• _Entries supplied_
□ □ □ □

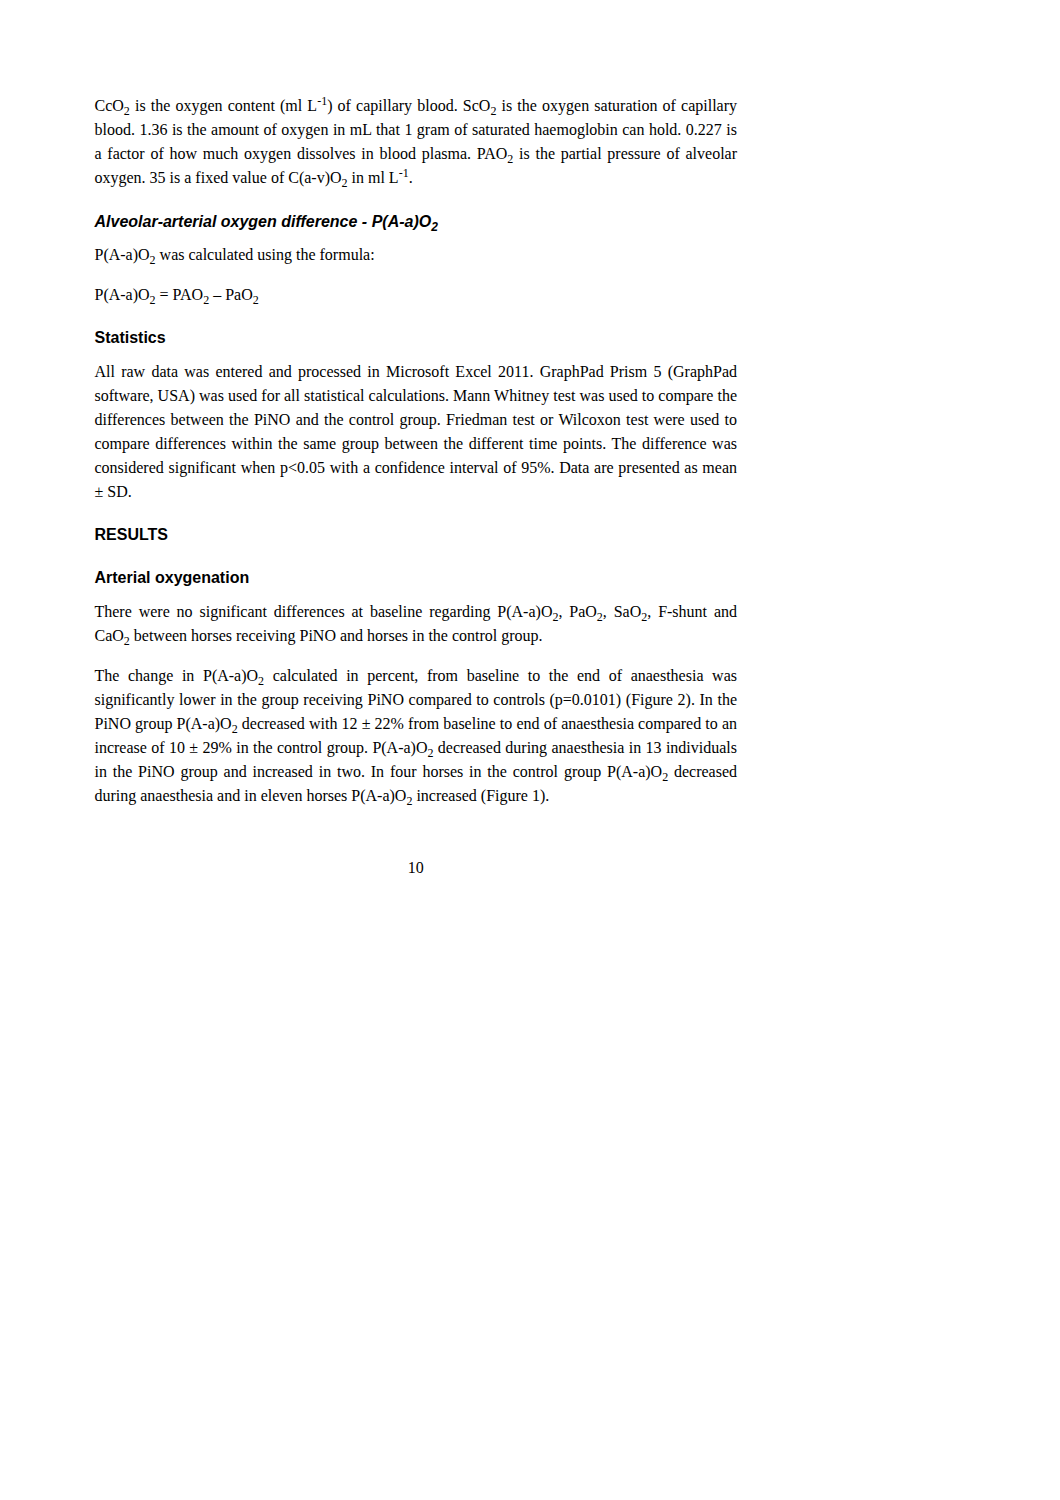CcO2 is the oxygen content (ml L-1) of capillary blood. ScO2 is the oxygen saturation of capillary blood. 1.36 is the amount of oxygen in mL that 1 gram of saturated haemoglobin can hold. 0.227 is a factor of how much oxygen dissolves in blood plasma. PAO2 is the partial pressure of alveolar oxygen. 35 is a fixed value of C(a-v)O2 in ml L-1.
Alveolar-arterial oxygen difference - P(A-a)O2
P(A-a)O2 was calculated using the formula:
P(A-a)O2 = PAO2 – PaO2
Statistics
All raw data was entered and processed in Microsoft Excel 2011. GraphPad Prism 5 (GraphPad software, USA) was used for all statistical calculations. Mann Whitney test was used to compare the differences between the PiNO and the control group. Friedman test or Wilcoxon test were used to compare differences within the same group between the different time points. The difference was considered significant when p<0.05 with a confidence interval of 95%. Data are presented as mean ± SD.
RESULTS
Arterial oxygenation
There were no significant differences at baseline regarding P(A-a)O2, PaO2, SaO2, F-shunt and CaO2 between horses receiving PiNO and horses in the control group.
The change in P(A-a)O2 calculated in percent, from baseline to the end of anaesthesia was significantly lower in the group receiving PiNO compared to controls (p=0.0101) (Figure 2). In the PiNO group P(A-a)O2 decreased with 12 ± 22% from baseline to end of anaesthesia compared to an increase of 10 ± 29% in the control group. P(A-a)O2 decreased during anaesthesia in 13 individuals in the PiNO group and increased in two. In four horses in the control group P(A-a)O2 decreased during anaesthesia and in eleven horses P(A-a)O2 increased (Figure 1).
10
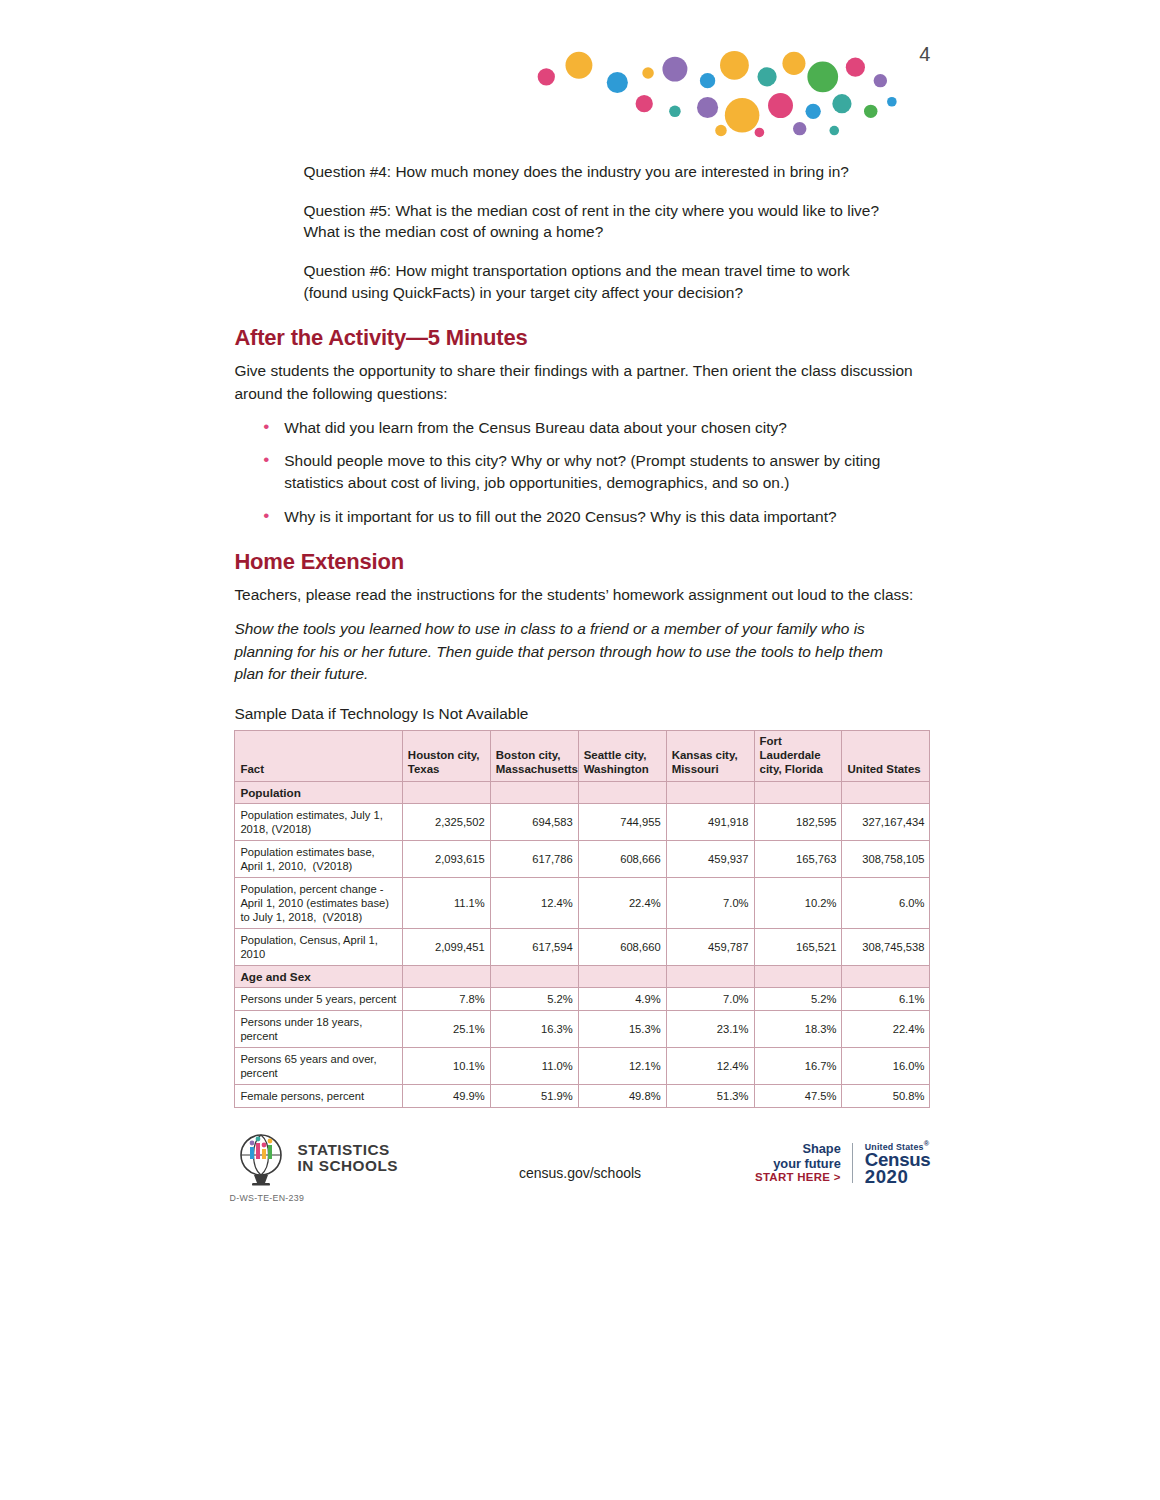4
Question #4: How much money does the industry you are interested in bring in?
Question #5: What is the median cost of rent in the city where you would like to live? What is the median cost of owning a home?
Question #6: How might transportation options and the mean travel time to work (found using QuickFacts) in your target city affect your decision?
After the Activity—5 Minutes
Give students the opportunity to share their findings with a partner. Then orient the class discussion around the following questions:
What did you learn from the Census Bureau data about your chosen city?
Should people move to this city? Why or why not? (Prompt students to answer by citing statistics about cost of living, job opportunities, demographics, and so on.)
Why is it important for us to fill out the 2020 Census? Why is this data important?
Home Extension
Teachers, please read the instructions for the students’ homework assignment out loud to the class:
Show the tools you learned how to use in class to a friend or a member of your family who is planning for his or her future. Then guide that person through how to use the tools to help them plan for their future.
Sample Data if Technology Is Not Available
| Fact | Houston city, Texas | Boston city, Massachusetts | Seattle city, Washington | Kansas city, Missouri | Fort Lauderdale city, Florida | United States |
| --- | --- | --- | --- | --- | --- | --- |
| Population | | | | | | |
| Population estimates, July 1, 2018, (V2018) | 2,325,502 | 694,583 | 744,955 | 491,918 | 182,595 | 327,167,434 |
| Population estimates base, April 1, 2010, (V2018) | 2,093,615 | 617,786 | 608,666 | 459,937 | 165,763 | 308,758,105 |
| Population, percent change - April 1, 2010 (estimates base) to July 1, 2018, (V2018) | 11.1% | 12.4% | 22.4% | 7.0% | 10.2% | 6.0% |
| Population, Census, April 1, 2010 | 2,099,451 | 617,594 | 608,660 | 459,787 | 165,521 | 308,745,538 |
| Age and Sex | | | | | | |
| Persons under 5 years, percent | 7.8% | 5.2% | 4.9% | 7.0% | 5.2% | 6.1% |
| Persons under 18 years, percent | 25.1% | 16.3% | 15.3% | 23.1% | 18.3% | 22.4% |
| Persons 65 years and over, percent | 10.1% | 11.0% | 12.1% | 12.4% | 16.7% | 16.0% |
| Female persons, percent | 49.9% | 51.9% | 49.8% | 51.3% | 47.5% | 50.8% |
STATISTICS
IN SCHOOLS
census.gov/schools
Shape
your future
START HERE >
United States®
Census
2020
D-WS-TE-EN-239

□ □ □ □

• _What the task requires_
Exactly as written, restate all of the data, leaving out the images.

• _Exercise response_
CcO2 is the oxygen content (ml L-1) of capillary blood. ScO2 is the oxygen saturation of capillary blood. 1.36 is the amount of oxygen in mL that 1 gram of saturated haemoglobin can hold. 0.227 is a factor of how much oxygen dissolves in blood plasma. PAO2 is the partial pressure of alveolar oxygen. 35 is a fixed value of C(a-v)O2 in ml L-1.
Alveolar-arterial oxygen difference - P(A-a)O2
P(A-a)O2 was calculated using the formula:
P(A-a)O2 = PAO2 – PaO2
Statistics
All raw data was entered and processed in Microsoft Excel 2011. GraphPad Prism 5 (GraphPad software, USA) was used for all statistical calculations. Mann Whitney test was used to compare the differences between the PiNO and the control group. Friedman test or Wilcoxon test were used to compare differences within the same group between the different time points. The difference was considered significant when p<0.05 with a confidence interval of 95%. Data are presented as mean ± SD.
RESULTS
Arterial oxygenation
There were no significant differences at baseline regarding P(A-a)O2, PaO2, SaO2, F-shunt and CaO2 between horses receiving PiNO and horses in the control group.
The change in P(A-a)O2 calculated in percent, from baseline to the end of anaesthesia was significantly lower in the group receiving PiNO compared to controls (p=0.0101) (Figure 2). In the PiNO group P(A-a)O2 decreased with 12 ± 22% from baseline to end of anaesthesia compared to an increase of 10 ± 29% in the control group. P(A-a)O2 decreased during anaesthesia in 13 individuals in the PiNO group and increased in two. In four horses in the control group P(A-a)O2 decreased during anaesthesia and in eleven horses P(A-a)O2 increased (Figure 1).
10
4
Question #4: How much money does the industry you are interested in bring in?
Question #5: What is the median cost of rent in the city where you would like to live? What is the median cost of owning a home?
Question #6: How might transportation options and the mean travel time to work (found using QuickFacts) in your target city affect your decision?
After the Activity—5 Minutes
Give students the opportunity to share their findings with a partner. Then orient the class discussion around the following questions:
What did you learn from the Census Bureau data about your chosen city?
Should people move to this city? Why or why not? (Prompt students to answer by citing statistics about cost of living, job opportunities, demographics, and so on.)
Why is it important for us to fill out the 2020 Census? Why is this data important?
Home Extension
Teachers, please read the instructions for the students’ homework assignment out loud to the class:
Show the tools you learned how to use in class to a friend or a member of your family who is planning for his or her future. Then guide that person through how to use the tools to help them plan for their future.
Sample Data if Technology Is Not Available
| Fact | Houston city, Texas | Boston city, Massachusetts | Seattle city, Washington | Kansas city, Missouri | Fort Lauderdale city, Florida | United States |
| --- | --- | --- | --- | --- | --- | --- |
| Population | | | | | | |
| Population estimates, July 1, 2018, (V2018) | 2,325,502 | 694,583 | 744,955 | 491,918 | 182,595 | 327,167,434 |
| Population estimates base, April 1, 2010, (V2018) | 2,093,615 | 617,786 | 608,666 | 459,937 | 165,763 | 308,758,105 |
| Population, percent change - April 1, 2010 (estimates base) to July 1, 2018, (V2018) | 11.1% | 12.4% | 22.4% | 7.0% | 10.2% | 6.0% |
| Population, Census, April 1, 2010 | 2,099,451 | 617,594 | 608,660 | 459,787 | 165,521 | 308,745,538 |
| Age and Sex | | | | | | |
| Persons under 5 years, percent | 7.8% | 5.2% | 4.9% | 7.0% | 5.2% | 6.1% |
| Persons under 18 years, percent | 25.1% | 16.3% | 15.3% | 23.1% | 18.3% | 22.4% |
| Persons 65 years and over, percent | 10.1% | 11.0% | 12.1% | 12.4% | 16.7% | 16.0% |
| Female persons, percent | 49.9% | 51.9% | 49.8% | 51.3% | 47.5% | 50.8% |
STATISTICS
IN SCHOOLS
census.gov/schools
Shape
your future
START HERE >
United States®
Census
2020
D-WS-TE-EN-239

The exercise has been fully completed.